Yemisi Izuora
Zacks Equity Research, has cast doubt about oil major, Total balancing its books as it appear set to announce Q1 report.
Total is expected to report first-quarter 2019 results on April 26, before the opening bell. This integrated international oil and gas company missed earnings estimates in the last reported quarter by 4.10 per cent.
TOTAL’s Egina field start-up’s production is predicted to boost output in the first quarter. The company started production from the Egina field in Nigeria on December 29, 2018 and the field has a capacity to produce 200,000 barrels of oil per day.

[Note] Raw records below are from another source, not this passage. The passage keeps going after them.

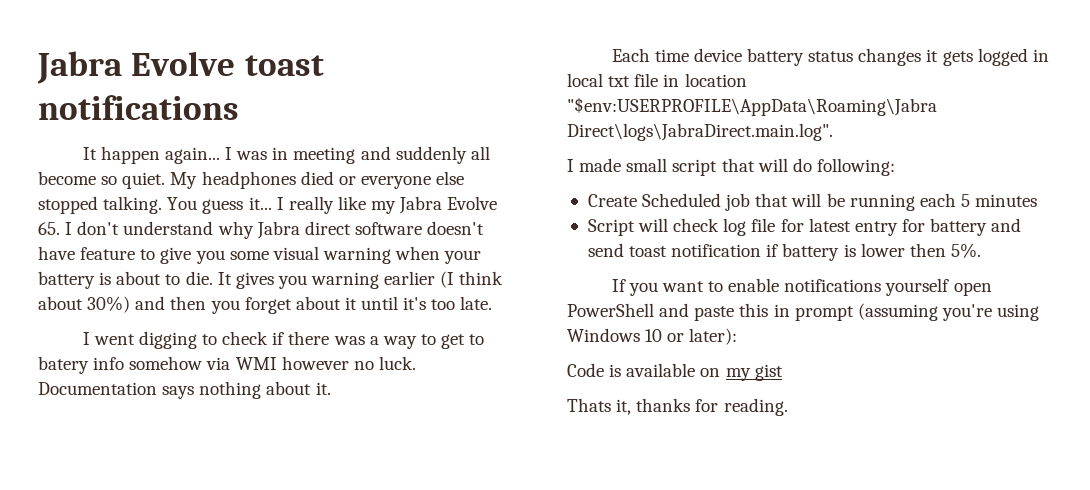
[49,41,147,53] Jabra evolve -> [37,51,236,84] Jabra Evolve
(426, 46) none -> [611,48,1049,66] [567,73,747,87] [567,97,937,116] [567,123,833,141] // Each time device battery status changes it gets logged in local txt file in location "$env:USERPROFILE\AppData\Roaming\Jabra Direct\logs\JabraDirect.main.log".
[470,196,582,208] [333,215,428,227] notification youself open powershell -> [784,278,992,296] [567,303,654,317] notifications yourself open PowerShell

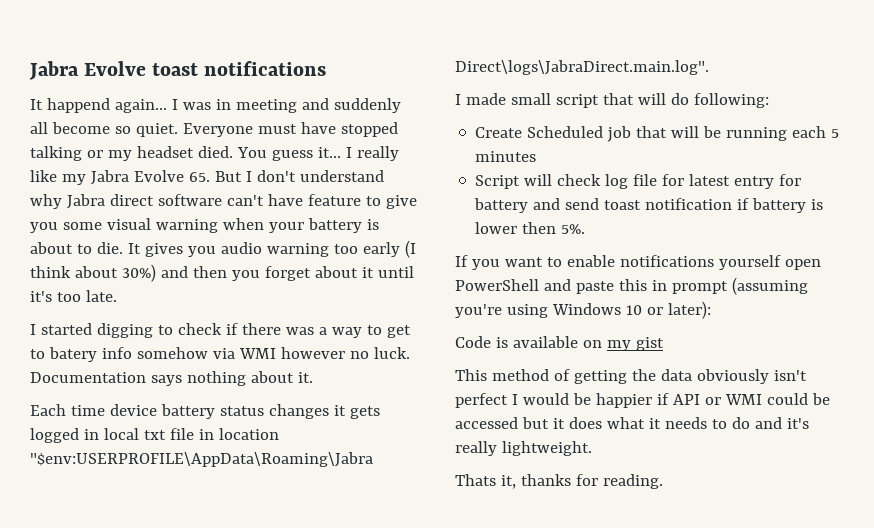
[100,146,160,164] happen -> [46,98,110,113] happend
[170,171,465,189] [38,196,163,214] My headphones died or everyone else stopped talking. -> [182,122,398,137] [30,146,233,161] Everyone must have stopped talking or my headset died.
(60, 228) none -> [214,171,242,182] But
[427,221,485,235] doesn't -> [226,195,264,206] can't
[311,271,436,289] warning earlier -> [220,242,400,257] audio warning too early
[93,334,135,345] went -> [40,323,92,335] started
(783, 372) none -> [455,369,807,384] [455,393,830,408] [455,417,809,429] [455,441,592,456] // This method of getting the data obviously isn't perfect I would be happier if API or WMI could be accessed but it does what it needs to do and it's really lightweight.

The company is the operator of the project with a 24 per cent interest.
Zacks said Total has continued to benefit from its share buyback policy, cost-saving initiatives, accretive acquisitions and joint ventures. These factors are anticipated to benefit the company’s earnings in the to-be-reported quarter as well.
The Zacks Consensus Estimate for first-quarter earnings is $1.09 per share, which is in line with the year-ago reported figure.
“Our proven model indicates that TOTAL is unlikely to beat estimates this earnings season. This is because it currently does not have the right combination of two key ingredients. A stock needs to have both a positive Earnings ESP and a Zacks Rank #1 (Strong Buy), 2 (Buy) or 3 (Hold) for this to happen”, said Zacks.